Review: Lindiwe Mlandu
I’m not a science fiction fanatic. However, I enjoyed Mohale Mashigo’s first book, The Yearning, which won the 2016 University of Johannesburg Debut Prize for South African Writing in English, so I had to read her second offering, Intruders.
The book, which was released in 2018, is a collection of 12 short stories with illustrations by Shubnum Khan.
I could relate to them because the author draws from South African urban legends such as Waar is my Kop about the headless man who prowled the streets at night asking people: “Where’s my head?” As children, we couldn’t (still can’t) speak Afrikaans, but we all knew Waar is my Kop and we used it to scare each other.
There’s also the story of The High Heel Killer. A young woman, who is overworked while earning peanuts, kills a man who disrespected her at a taxi rank in Johannesburg. If you are a woman who’s used public transport in South Africa, you’ll relate to the story. It highlights the constant harassment women are subjected to in public spaces. It also touches on how mothers, whether consciously or unconsciously promote patriarchy. It’s a powerful story of someone who snaps after years of being victimised by society.
Intruders also tackles femicide. In BnB in Bloem, orphan sisters Busisiwe and Belinda, are on the hunt for the Vera, a spirit that’s believed to have appeared following many cases where women were killed by their intimate partners in Bloemfontein. The Vera is intent on avenging their murders.

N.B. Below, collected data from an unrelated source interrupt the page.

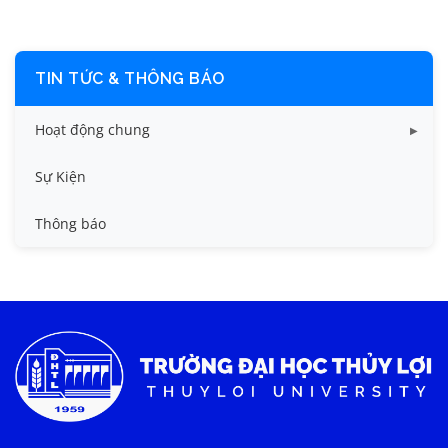
TIN TỨC & THÔNG BÁO
Hoạt động chung
Tin công tác sinh viên
Sự Kiện
Tin đào tạo
Thông báo
Tin KHCN và HTQT
Tin tức chung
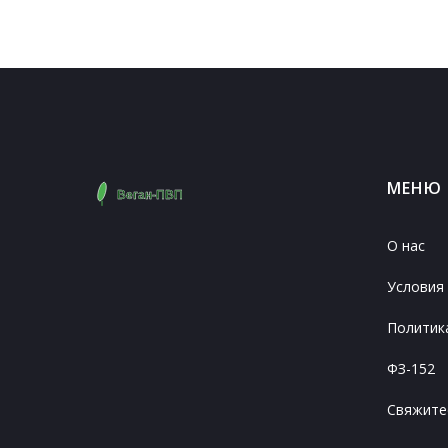
МЕНЮ
О нас
Условия
Политик
ФЗ-152
Свяжите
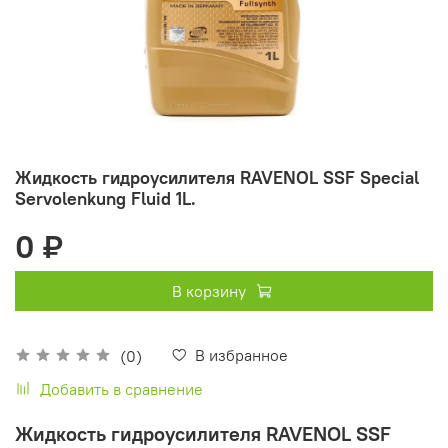
Жидкость гидроусилителя RAVENOL SSF Special
Servolenkung Fluid 1L.
0 ₽
В корзину
В избранное
(0)
Добавить в сравнение
Жидкость гидроусилителя RAVENOL SSF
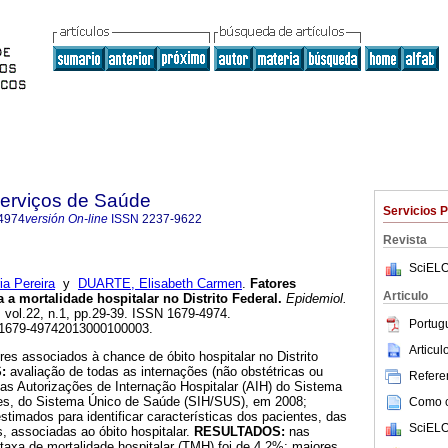
Serviços de Saúde
Servicios 
4974
versión On-line
ISSN
2237-9622
Revista
SciELO
a Pereira
y
DUARTE, Elisabeth Carmen
.
Fatores
Articulo
 a mortalidade hospitalar no Distrito Federal
.
Epidemiol.
, vol.22, n.1, pp.29-39. ISSN 1679-4974.
Portug
/S1679-49742013000100003.
Articu
tores associados à chance de óbito hospitalar no Distrito
S:
avaliação de todas as internações (não obstétricas ou
Referen
 nas Autorizações de Internação Hospitalar (AIH) do Sistema
res, do Sistema Único de Saúde (SIH/SUS), em 2008;
Como ci
stimados para identificar características dos pacientes, das
SciELO
s, associadas ao óbito hospitalar.
RESULTADOS:
nas
taxa de mortalidade hospitalar (TMH) foi de 4,2%; maiores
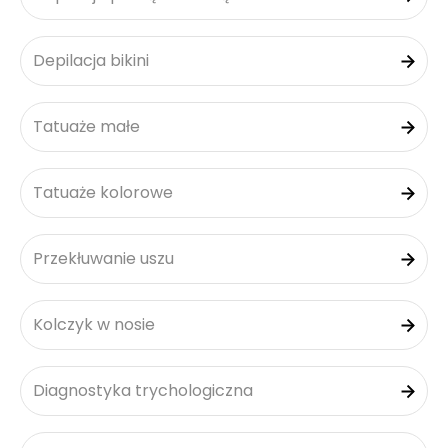
Depilacja bikini
Tatuaże małe
Tatuaże kolorowe
Przekłuwanie uszu
Kolczyk w nosie
Diagnostyka trychologiczna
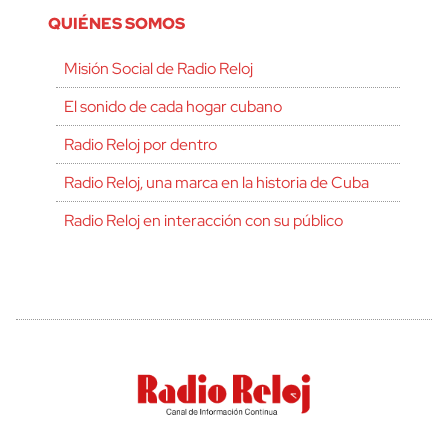
QUIÉNES SOMOS
Misión Social de Radio Reloj
El sonido de cada hogar cubano
Radio Reloj por dentro
Radio Reloj, una marca en la historia de Cuba
Radio Reloj en interacción con su público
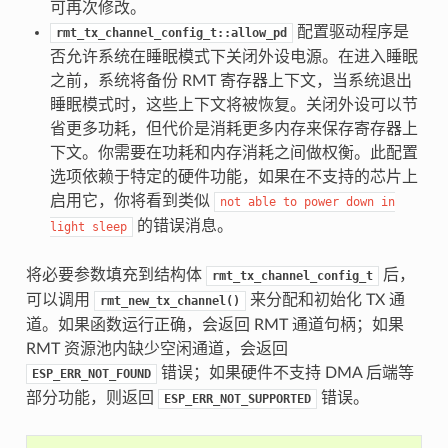
可再次修改。
配置驱动程序是
rmt_tx_channel_config_t::allow_pd
否允许系统在睡眠模式下关闭外设电源。在进入睡眠
之前，系统将备份 RMT 寄存器上下文，当系统退出
睡眠模式时，这些上下文将被恢复。关闭外设可以节
省更多功耗，但代价是消耗更多内存来保存寄存器上
下文。你需要在功耗和内存消耗之间做权衡。此配置
选项依赖于特定的硬件功能，如果在不支持的芯片上
启用它，你将看到类似
not
able
to
power
down
in
的错误消息。
light
sleep
将必要参数填充到结构体
后，
rmt_tx_channel_config_t
可以调用
来分配和初始化 TX 通
rmt_new_tx_channel()
道。如果函数运行正确，会返回 RMT 通道句柄；如果
RMT 资源池内缺少空闲通道，会返回
错误；如果硬件不支持 DMA 后端等
ESP_ERR_NOT_FOUND
部分功能，则返回
错误。
ESP_ERR_NOT_SUPPORTED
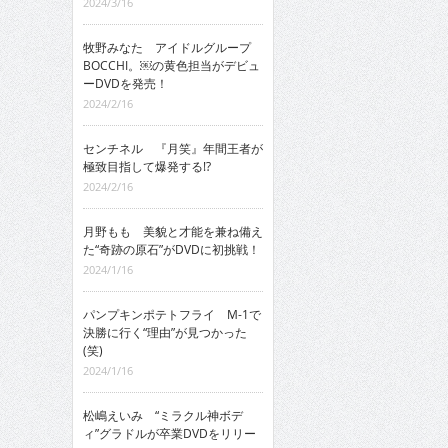
2024/3/16
牧野みなた アイドルグループ
BOCCHI。￼の黄色担当がデビュ
ーDVDを発売！
2024/2/16
センチネル 『月笑』年間王者が
極致目指して爆発する!?
2024/2/16
月野もも 美貌と才能を兼ね備え
た“奇跡の原石”がDVDに初挑戦！
2024/1/16
パンプキンポテトフライ M-1で
決勝に行く“理由”が見つかった
(笑)
2024/1/16
松嶋えいみ “ミラクル神ボデ
ィ”グラドルが卒業DVDをリリー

I enjoyed the various stories because they are not set in some faraway place that I’ve never heard of. The book is very intentional in telling South African, in fact, African stories. It’s very familiar because it tackles everyday issues using speculative fiction genres, from fantasy, to science-fiction and magical realism.
Intruders is entertaining while commenting on socio-economic challenges that we face. It’s very easy to read and it’s full of adventure.